# Extract
--- START ---

Do you think you may be drinking too much?
Is drinking costing you more than money?
Can you set a limit on the amount you drink and stick to it?
Have you tried to stop before and suffered problems as a result?
If you drink large quantities of alcohol regularly, you run the risk of becoming alcohol dependent. This means you could develop an addiction to alcohol and find it hard to live day to day without having a drink.
You might find yourself drinking more and more alcohol, and planning your life around ways to find the next drink. Feeling a compulsive need to drink and being unable to stop drinking when you start are signs of alcohol dependence. Your tolerance to alcohol may also increase, so you need to drink larger and larger amounts of alcohol to feel its effects.
“It is estimated that one in 17 people (6.4%) in Great Britain are alcohol dependent”.
Alcohol dependence often isn’t down to just one cause, but can be the result of a number of different factors. A predisposition towards alcohol can be inherited, or it might be shaped by family attitudes towards drinking. Some occupations, such as high pressure sales jobs, are associated with social drinking, which may increase the risk of dependence. People living through stressful events, like a death in the family, may find they start to drink more heavily.
“The worst thing you can do is nothing”.

--- END ---

# Data extract
--- START ---

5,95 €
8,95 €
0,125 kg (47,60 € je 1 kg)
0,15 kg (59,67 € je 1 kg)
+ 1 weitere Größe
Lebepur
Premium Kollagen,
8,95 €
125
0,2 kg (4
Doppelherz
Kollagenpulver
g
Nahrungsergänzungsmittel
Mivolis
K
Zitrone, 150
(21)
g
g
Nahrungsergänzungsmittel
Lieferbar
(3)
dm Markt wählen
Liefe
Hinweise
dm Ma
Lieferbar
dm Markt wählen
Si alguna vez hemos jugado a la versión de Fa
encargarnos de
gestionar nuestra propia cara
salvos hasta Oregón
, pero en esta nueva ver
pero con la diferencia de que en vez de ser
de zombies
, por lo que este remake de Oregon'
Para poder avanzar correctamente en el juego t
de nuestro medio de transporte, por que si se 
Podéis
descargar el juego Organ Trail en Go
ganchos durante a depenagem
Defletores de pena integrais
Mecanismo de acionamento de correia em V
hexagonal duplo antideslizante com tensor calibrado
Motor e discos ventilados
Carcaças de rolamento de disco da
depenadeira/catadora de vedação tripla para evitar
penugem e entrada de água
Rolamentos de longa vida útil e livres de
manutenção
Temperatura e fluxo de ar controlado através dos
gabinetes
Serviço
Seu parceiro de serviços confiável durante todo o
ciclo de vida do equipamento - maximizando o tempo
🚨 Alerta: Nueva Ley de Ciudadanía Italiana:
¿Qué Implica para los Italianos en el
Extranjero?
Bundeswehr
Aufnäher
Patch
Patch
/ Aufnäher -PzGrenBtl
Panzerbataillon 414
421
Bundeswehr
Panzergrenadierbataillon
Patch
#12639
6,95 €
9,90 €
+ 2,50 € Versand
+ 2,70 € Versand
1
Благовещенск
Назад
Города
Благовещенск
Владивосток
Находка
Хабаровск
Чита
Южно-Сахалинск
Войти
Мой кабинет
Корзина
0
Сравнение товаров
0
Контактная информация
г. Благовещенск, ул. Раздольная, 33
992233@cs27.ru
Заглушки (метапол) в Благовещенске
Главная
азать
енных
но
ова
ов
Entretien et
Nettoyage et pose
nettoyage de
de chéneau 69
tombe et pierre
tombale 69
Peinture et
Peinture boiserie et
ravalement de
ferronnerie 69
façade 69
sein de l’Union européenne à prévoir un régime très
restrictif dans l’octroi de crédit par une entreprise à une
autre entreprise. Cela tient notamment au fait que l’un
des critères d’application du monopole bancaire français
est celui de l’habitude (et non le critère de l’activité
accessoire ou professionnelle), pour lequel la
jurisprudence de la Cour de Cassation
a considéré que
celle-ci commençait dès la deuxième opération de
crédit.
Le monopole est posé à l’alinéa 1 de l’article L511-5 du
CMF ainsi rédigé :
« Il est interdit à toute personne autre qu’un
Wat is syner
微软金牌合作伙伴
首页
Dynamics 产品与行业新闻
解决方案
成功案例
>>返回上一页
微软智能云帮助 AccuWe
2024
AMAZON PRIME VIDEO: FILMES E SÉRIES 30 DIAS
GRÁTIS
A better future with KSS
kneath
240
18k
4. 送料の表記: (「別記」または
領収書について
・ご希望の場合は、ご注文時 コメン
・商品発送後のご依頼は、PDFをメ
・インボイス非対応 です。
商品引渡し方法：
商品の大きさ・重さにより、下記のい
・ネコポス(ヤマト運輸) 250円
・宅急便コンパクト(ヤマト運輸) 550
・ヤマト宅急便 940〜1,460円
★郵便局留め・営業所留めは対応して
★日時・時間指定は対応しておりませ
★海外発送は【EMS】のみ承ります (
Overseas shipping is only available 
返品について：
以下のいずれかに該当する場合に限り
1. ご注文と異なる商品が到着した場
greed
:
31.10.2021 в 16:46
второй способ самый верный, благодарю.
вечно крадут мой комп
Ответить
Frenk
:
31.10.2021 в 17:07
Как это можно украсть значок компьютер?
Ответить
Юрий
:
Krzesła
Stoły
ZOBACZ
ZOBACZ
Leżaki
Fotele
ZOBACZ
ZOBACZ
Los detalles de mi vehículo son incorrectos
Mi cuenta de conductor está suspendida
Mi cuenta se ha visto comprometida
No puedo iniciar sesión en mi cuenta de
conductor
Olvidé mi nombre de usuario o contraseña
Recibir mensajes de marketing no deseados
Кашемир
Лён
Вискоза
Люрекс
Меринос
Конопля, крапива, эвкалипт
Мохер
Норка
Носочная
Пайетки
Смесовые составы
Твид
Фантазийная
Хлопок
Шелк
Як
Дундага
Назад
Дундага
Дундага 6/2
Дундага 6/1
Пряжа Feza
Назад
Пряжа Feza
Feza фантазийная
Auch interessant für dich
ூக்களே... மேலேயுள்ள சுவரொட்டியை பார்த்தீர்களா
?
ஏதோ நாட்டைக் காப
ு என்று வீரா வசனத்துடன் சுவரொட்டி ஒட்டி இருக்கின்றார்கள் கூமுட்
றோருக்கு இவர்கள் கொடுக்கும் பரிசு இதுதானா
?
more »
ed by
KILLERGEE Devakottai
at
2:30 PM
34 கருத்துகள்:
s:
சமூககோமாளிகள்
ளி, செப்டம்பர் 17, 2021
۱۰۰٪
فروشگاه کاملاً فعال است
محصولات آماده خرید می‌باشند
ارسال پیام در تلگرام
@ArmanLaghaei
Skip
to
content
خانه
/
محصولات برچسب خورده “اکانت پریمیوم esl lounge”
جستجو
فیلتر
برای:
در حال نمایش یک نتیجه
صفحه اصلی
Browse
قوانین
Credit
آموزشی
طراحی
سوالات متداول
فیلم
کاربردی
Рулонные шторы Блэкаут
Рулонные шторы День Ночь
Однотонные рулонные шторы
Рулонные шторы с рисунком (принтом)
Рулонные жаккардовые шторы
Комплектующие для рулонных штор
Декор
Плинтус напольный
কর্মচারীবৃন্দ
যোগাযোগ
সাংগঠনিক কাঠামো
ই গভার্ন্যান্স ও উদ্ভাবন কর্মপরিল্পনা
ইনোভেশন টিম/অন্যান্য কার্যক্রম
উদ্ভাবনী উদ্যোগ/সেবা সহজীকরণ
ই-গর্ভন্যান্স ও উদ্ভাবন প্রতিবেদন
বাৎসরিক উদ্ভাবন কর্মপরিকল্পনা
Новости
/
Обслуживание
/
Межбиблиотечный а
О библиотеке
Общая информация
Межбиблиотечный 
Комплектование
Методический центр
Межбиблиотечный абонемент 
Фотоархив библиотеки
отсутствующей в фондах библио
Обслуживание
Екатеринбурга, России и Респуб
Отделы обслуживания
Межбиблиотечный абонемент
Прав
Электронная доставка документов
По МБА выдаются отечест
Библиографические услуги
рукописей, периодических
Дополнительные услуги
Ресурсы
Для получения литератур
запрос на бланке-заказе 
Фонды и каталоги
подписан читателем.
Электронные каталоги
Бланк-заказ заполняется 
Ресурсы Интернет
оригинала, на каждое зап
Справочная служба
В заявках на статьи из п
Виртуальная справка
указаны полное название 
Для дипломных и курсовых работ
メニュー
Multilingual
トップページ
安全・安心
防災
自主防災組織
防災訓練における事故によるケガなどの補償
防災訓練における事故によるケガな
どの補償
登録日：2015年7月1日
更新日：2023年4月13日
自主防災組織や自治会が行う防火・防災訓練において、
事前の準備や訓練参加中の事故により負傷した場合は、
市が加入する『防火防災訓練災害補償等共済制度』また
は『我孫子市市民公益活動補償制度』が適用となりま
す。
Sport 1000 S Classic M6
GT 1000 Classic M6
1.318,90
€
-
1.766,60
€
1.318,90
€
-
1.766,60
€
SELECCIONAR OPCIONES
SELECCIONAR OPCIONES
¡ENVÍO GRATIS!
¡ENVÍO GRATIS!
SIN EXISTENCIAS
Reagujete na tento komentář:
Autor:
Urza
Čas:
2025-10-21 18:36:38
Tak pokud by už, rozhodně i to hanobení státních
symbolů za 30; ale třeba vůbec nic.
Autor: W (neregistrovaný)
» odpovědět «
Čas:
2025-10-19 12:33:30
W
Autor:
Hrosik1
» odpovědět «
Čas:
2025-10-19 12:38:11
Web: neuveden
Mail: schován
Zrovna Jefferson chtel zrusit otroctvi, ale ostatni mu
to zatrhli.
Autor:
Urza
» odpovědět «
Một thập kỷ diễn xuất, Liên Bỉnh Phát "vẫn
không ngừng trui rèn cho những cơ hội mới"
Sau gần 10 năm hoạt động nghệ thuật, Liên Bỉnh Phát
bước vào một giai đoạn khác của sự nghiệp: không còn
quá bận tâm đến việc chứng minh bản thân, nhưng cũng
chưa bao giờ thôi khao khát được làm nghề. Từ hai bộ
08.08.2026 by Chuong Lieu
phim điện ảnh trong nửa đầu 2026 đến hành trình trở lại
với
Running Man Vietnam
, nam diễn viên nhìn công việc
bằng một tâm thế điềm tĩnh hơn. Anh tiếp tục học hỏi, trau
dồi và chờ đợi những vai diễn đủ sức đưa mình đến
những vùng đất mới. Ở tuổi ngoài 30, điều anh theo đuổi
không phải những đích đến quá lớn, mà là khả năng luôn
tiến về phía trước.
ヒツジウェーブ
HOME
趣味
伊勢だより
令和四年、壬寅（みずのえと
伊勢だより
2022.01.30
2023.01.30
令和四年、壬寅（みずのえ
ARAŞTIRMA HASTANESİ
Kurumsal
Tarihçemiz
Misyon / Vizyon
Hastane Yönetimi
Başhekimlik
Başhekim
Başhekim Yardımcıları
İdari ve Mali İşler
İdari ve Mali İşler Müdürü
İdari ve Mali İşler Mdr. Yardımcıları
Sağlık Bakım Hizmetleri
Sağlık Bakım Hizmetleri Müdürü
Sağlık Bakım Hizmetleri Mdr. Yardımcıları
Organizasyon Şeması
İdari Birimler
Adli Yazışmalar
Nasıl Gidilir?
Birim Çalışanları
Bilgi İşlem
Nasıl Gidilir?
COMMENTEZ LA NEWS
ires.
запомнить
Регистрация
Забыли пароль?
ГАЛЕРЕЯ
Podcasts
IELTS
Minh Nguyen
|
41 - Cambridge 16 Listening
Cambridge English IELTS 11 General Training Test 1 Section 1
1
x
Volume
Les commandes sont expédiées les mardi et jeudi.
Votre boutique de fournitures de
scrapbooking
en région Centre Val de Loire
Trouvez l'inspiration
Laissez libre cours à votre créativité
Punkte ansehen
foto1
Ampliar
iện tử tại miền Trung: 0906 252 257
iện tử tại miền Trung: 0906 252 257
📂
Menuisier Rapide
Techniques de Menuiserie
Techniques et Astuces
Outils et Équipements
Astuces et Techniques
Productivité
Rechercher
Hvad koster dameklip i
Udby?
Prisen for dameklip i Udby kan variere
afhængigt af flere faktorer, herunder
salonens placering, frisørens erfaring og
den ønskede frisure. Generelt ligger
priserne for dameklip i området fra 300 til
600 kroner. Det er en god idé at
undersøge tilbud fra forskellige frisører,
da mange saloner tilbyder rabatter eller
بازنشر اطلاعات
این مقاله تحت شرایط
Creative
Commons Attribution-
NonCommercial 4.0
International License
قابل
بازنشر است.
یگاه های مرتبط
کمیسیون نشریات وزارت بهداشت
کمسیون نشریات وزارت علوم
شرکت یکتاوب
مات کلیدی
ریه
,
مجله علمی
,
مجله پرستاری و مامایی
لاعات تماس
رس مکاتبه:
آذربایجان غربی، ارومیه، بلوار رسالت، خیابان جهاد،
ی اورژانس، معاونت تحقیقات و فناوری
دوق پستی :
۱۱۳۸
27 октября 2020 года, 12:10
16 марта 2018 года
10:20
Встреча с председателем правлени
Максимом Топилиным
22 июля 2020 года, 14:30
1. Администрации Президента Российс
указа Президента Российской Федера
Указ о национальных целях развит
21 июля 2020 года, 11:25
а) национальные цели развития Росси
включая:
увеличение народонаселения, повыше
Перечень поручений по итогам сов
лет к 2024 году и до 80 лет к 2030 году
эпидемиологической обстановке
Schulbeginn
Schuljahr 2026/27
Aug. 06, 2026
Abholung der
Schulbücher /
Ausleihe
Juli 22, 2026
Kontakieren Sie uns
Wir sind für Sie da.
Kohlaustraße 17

--- END ---

# Parts of the exercise
**1.** Write out the passage of the alcohol dependence text starting at "If you drink" and ending at "having a drink.".
**2.** In the alcohol dependence text, what proportion of people in Great Britain are estimated to be alcohol dependent?
**3.** Give what follows in the alcohol dependence text after its last line.
The records come from a different source than the text on alcohol dependence.

# Answers by task
**1.**
If you drink large quantities of alcohol regularly, you run the risk of becoming alcohol dependent. This means you could develop an addiction to alcohol and find it hard to live day to day without having a drink.

**2.** One in 17 people (6.4%).

**3.**
The World Health Organisation defined alcohol dependent individuals as those exhibiting a range of behaviours including the strong desire to drink alcohol to the point that it takes precedence over all other behaviours, persistence to drink despite negative consequences, and physical withdrawal symptoms.
The symptoms of alcohol dependence can vary from person to person. Common danger signs include:
Basing all social events around alcohol and worrying where your next drink is coming from when it’s closing time.
Suffering from withdrawal symptoms like sweating, tremors and nausea – and then drinking alcohol to make these symptoms stop.
Developing a tolerance to alcohol which means you have to drink more to get the desired effect.
Drinking alcohol, or having a strong desire to, when you wake up.
Realising that your professional and personal relationships are suffering because of alcohol, but not being able to stop.
While alcohol dependence is a disorder in itself, being dependent on alcohol is also a gateway to further health problems and psychological disorders.